My question today is simply . . . what exactly makes a keeper? Just what are the common threads among the words and images that I have committed to memory, the words and images that I refuse to forget, those that I choose to actively remember?
Though the previous examples are all quite well known to a significant portion of the world, a keeper doesn’t neccessarily have to be so. My keepers include the parentally profound from my dad, “It’s not how much money you make young lady; rather, how much of it you save,” which was reiterrated to me many times as a working teenager bringing home a paycheck that could generally cover all random sixteen year old expenses plus a little fun. Yet, I heard about the importance of being frugal and putting something aside for the long term whenever my pop thought about my payday. A keeper.
Perhaps the most ridiculous as well as the most ridiculously funny keeper I have in my bucket is the phrase uttered by my third son, during a moment of total teenage frustration and to be honest a flash of anger . . . when he told me that “the moment I walked into the room, all fun was sucked right out of it.” It’s just a chuckle and a true keeper. The second it rolled off his lips, all anger evaporated for the statement itself was far too hilarious for either of us to keep a straight face. Keeper.
As far as pictures that are keepers . . . think family. A photo of a new born child. . . a daughter’s wedding . . . a holiday gathering . . . a baseball game . . . a graduation. Without a doubt, each and every photo is kept and cherished. I know that I have a couple that are most memorable and definitely on the A-list of keepers. I happened to take a photo of the aforementioned son, (who kindly told me about the consequences of me entering a room). He was shirtless and wrapped in blinking Christmas lights. He was about twelve and feared nothing. He posed: I snapped. It has become a favorite keeper.
Again, what makes a keeper? How does it happen? If I could so quickly answer this question, I would be that oh so famous photographer and author.

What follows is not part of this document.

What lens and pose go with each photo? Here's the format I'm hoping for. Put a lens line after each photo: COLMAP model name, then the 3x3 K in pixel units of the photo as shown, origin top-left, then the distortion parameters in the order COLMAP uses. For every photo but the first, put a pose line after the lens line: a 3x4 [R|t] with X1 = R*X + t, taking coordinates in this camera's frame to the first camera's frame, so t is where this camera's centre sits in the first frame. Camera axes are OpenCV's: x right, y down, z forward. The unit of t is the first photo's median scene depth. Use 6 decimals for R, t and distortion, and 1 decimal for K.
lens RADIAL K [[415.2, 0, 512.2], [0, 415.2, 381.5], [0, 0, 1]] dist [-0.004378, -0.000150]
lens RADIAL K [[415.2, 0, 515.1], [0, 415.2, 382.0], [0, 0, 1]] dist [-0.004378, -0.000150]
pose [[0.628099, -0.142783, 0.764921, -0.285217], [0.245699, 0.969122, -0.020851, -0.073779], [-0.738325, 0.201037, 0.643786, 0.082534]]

Not all that long ago, my spouse was in a position where he needed to speak before a rather large crowd of friends and colleagues. As I have more often done so throughout my professional career, he asked me for my thoughts on what he should do. I gave it some thought and told him to follow the three Bs: be brief, be brillant, be seated.
Most keepers are fairly brief. They get to the point without too much meandering. They are amazingly uncomplicated and because of their simplicity, they have universal appeal.

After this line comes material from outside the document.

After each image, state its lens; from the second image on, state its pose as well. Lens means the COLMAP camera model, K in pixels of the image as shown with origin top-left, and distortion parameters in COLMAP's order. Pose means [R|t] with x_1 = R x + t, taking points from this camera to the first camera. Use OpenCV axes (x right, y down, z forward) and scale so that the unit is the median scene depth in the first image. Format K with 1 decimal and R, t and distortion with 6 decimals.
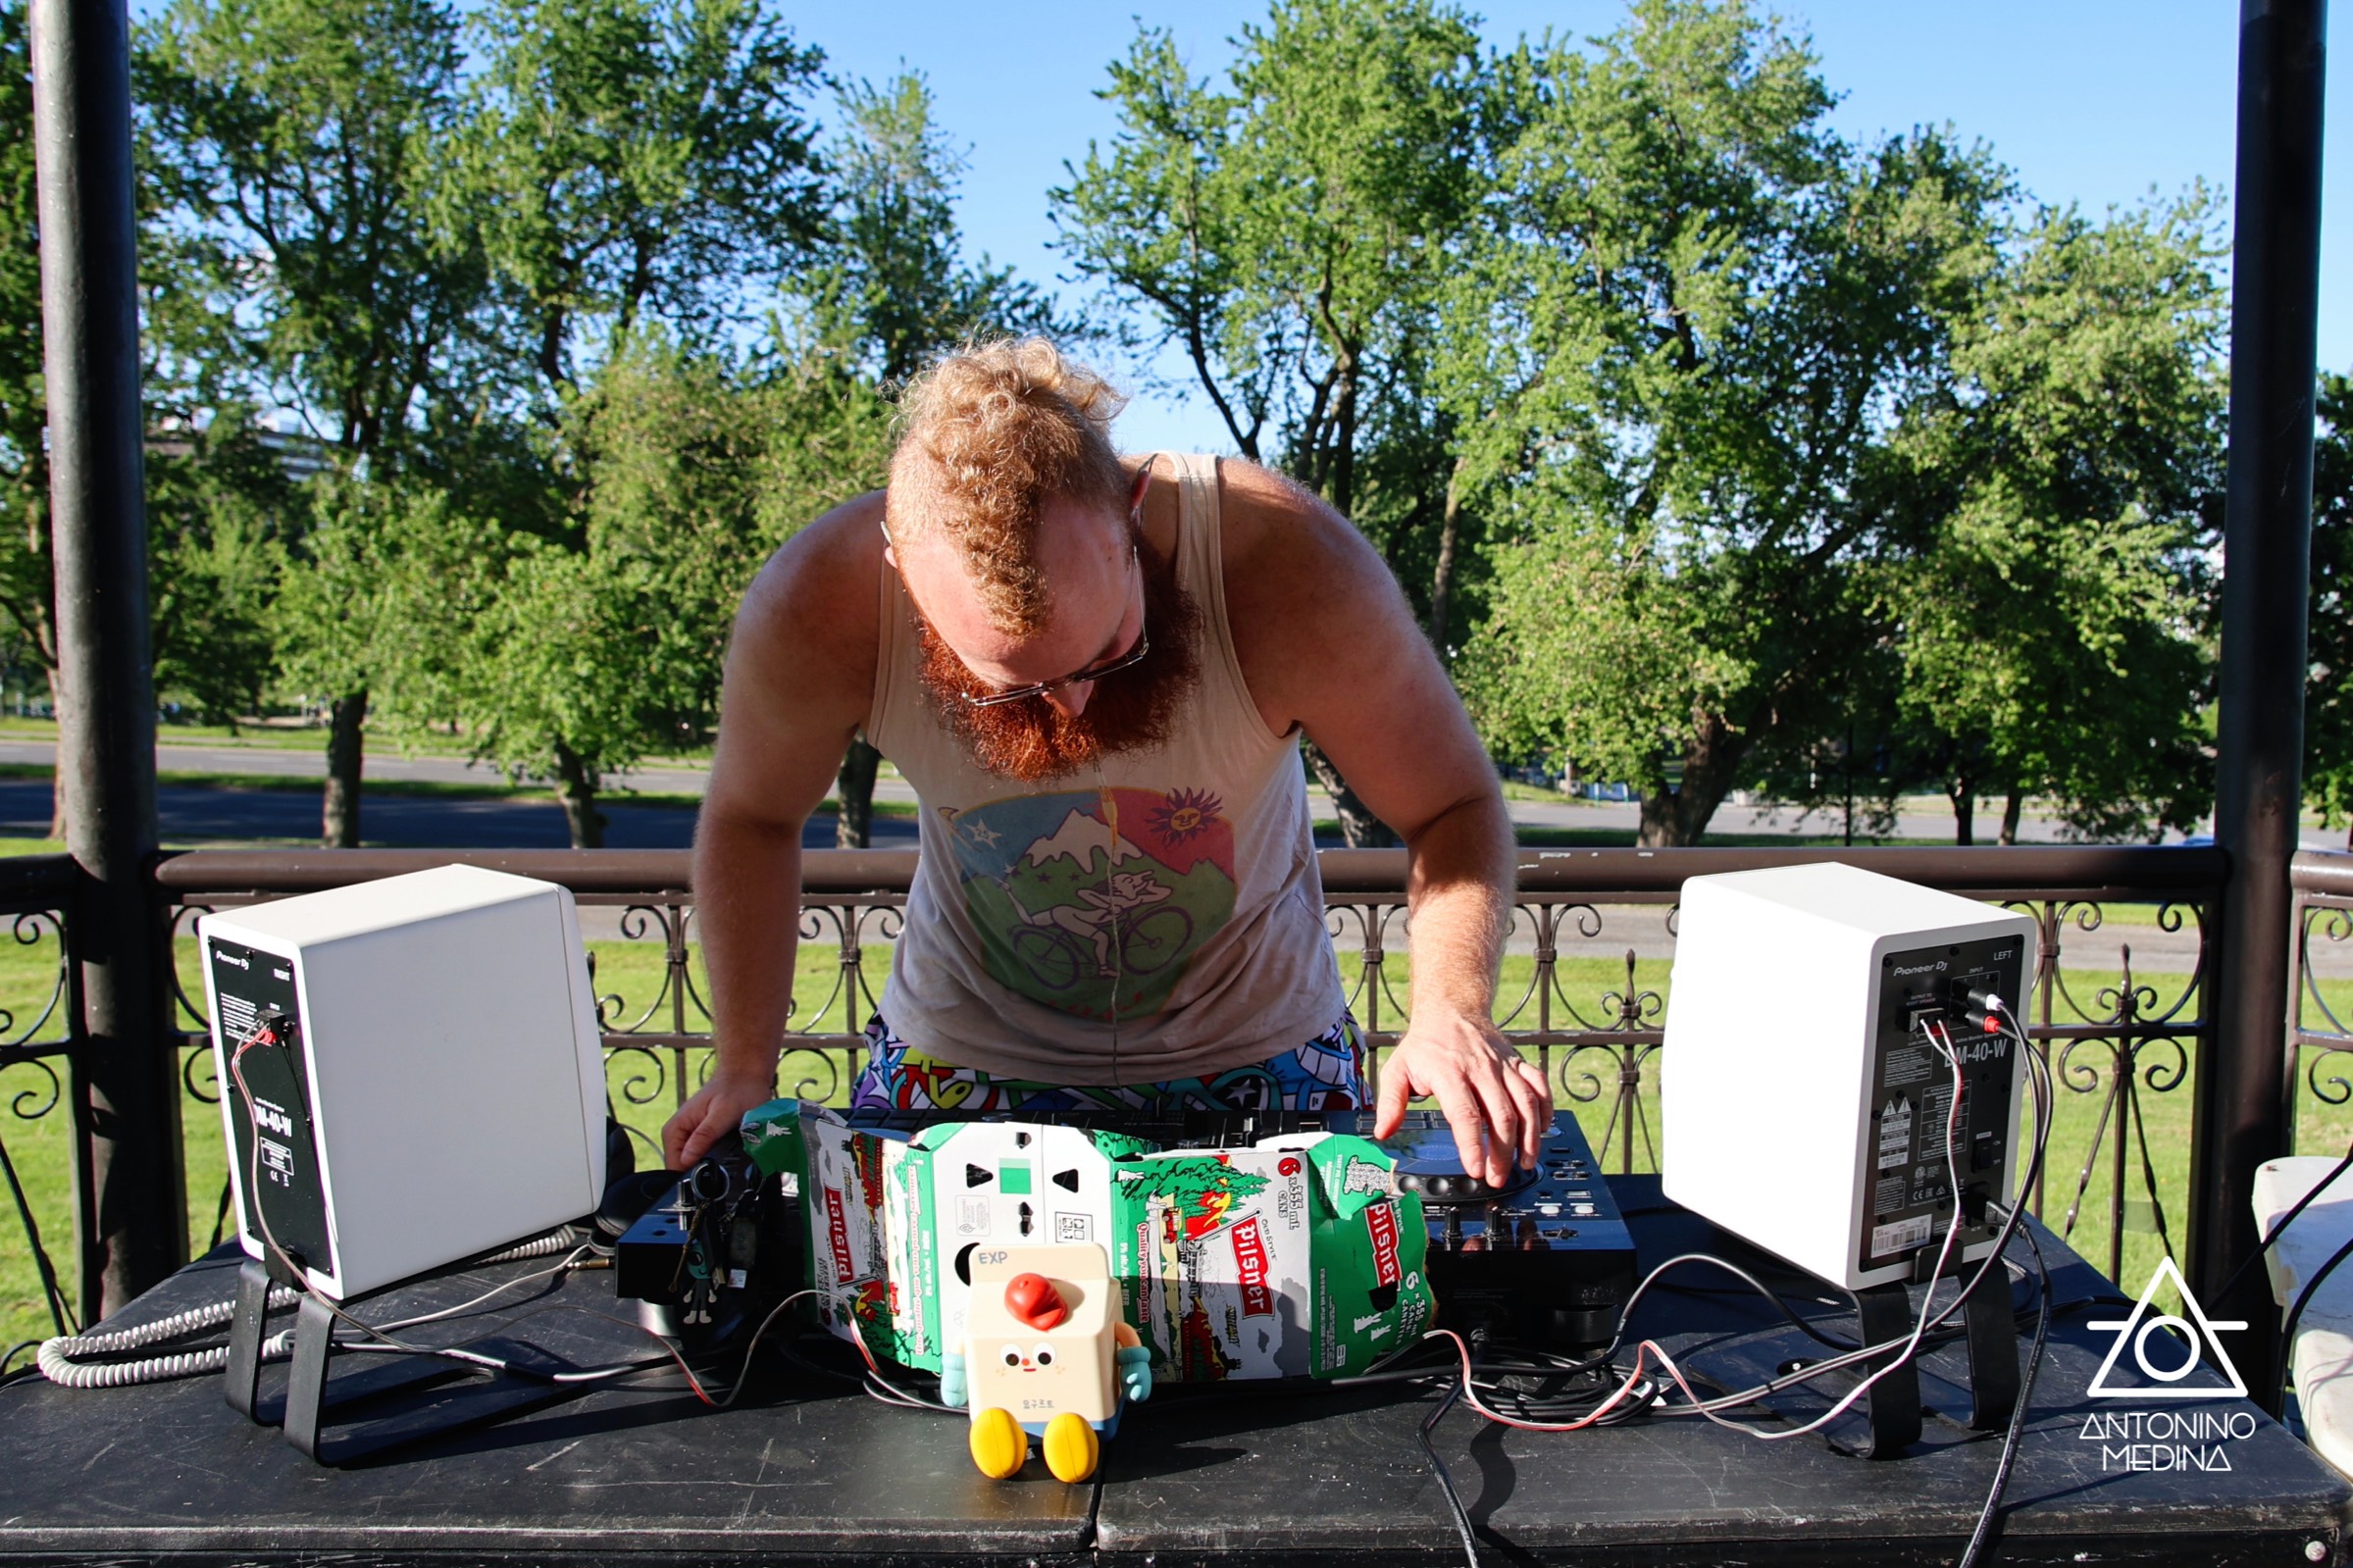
lens RADIAL K [[2141.5, 0, 1336.0], [0, 2141.5, 741.7], [0, 0, 1]] dist [-0.126994, 0.117679]
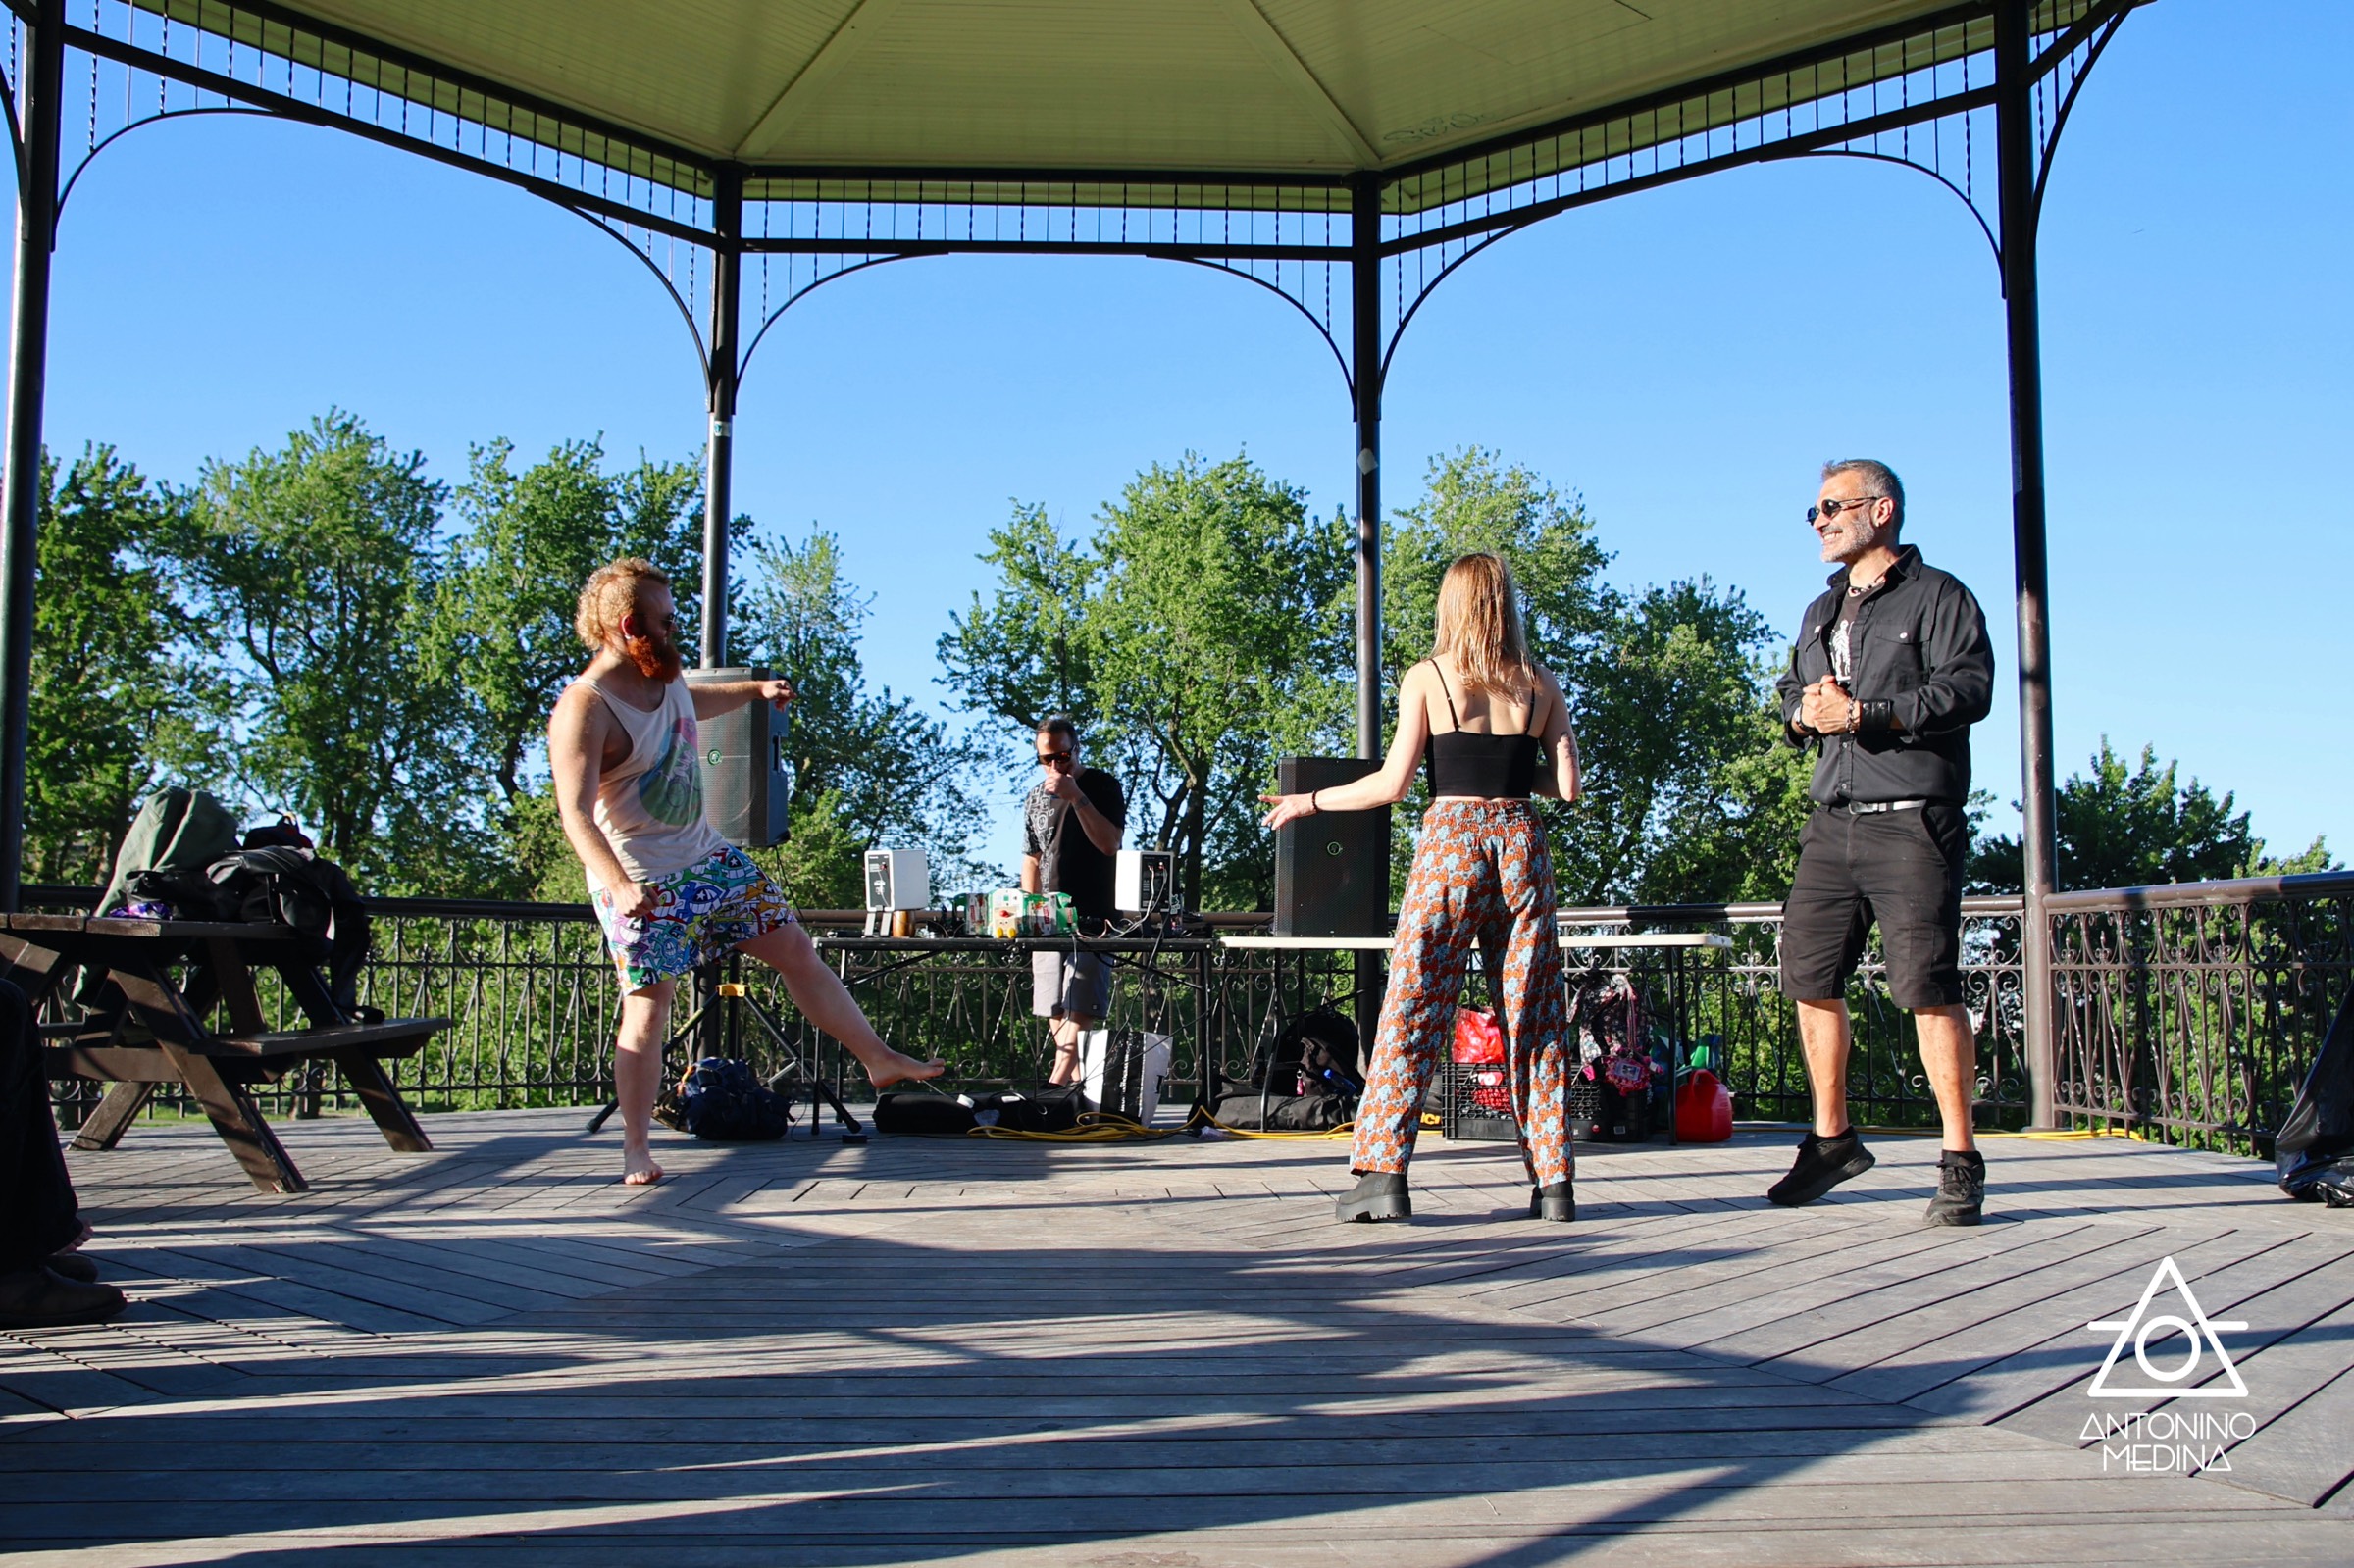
lens RADIAL K [[2092.2, 0, 1179.3], [0, 2092.2, 821.9], [0, 0, 1]] dist [-0.046445, 0.001043]
pose [[0.999934, 0.000878, -0.011494, 0.010819], [-0.002697, 0.987239, -0.159223, 0.026302], [0.011208, 0.159243, 0.987176, -0.127193]]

All keepers are brilliant. The ordinary and usual doesn’t qualify as a keeper. It is only the shining star, the most unique, the writing and/or images that take our breath away. Sistine Chapel – brilliant! Water-Lily- brilliant. Lasting words and phrases from folks like JFK or Mother Teresa – brilliant.

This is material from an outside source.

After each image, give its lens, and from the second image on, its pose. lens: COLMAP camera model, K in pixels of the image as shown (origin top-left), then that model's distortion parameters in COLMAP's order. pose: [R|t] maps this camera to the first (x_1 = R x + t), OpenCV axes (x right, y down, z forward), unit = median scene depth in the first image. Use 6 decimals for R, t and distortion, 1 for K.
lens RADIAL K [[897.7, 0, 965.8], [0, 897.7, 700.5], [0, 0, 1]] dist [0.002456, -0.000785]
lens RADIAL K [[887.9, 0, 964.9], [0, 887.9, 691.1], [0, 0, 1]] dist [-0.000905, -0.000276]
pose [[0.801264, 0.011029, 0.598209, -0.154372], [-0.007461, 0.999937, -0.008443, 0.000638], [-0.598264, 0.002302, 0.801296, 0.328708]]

Finally, creators of keepers know when to be seated. Using the more common vernacular, they don’t beat dead horses. Keepers say what they want and show what they want and move to the side of the stage.
I am on a quest to create a keeper blog, one that somehow adds to the world. Hopefully, I will use my interest in words and photos to do so. My goal is to follow the three Bs and keep all posts under 1000 words (be brief), perhaps with a handful of those words showing some type of promise (be brilliant), and without dilly-dallying around (be seated).
So welcome to 1000 Words – One Picture.
The Apple Computer quote about the crazy ones is great! I just got done reading the Steve Jobs book and couldn’t put it down!! Awesome blog!!!
Thanks, Kristen! I actually keep the crazy one quote in my office – just as a reminder.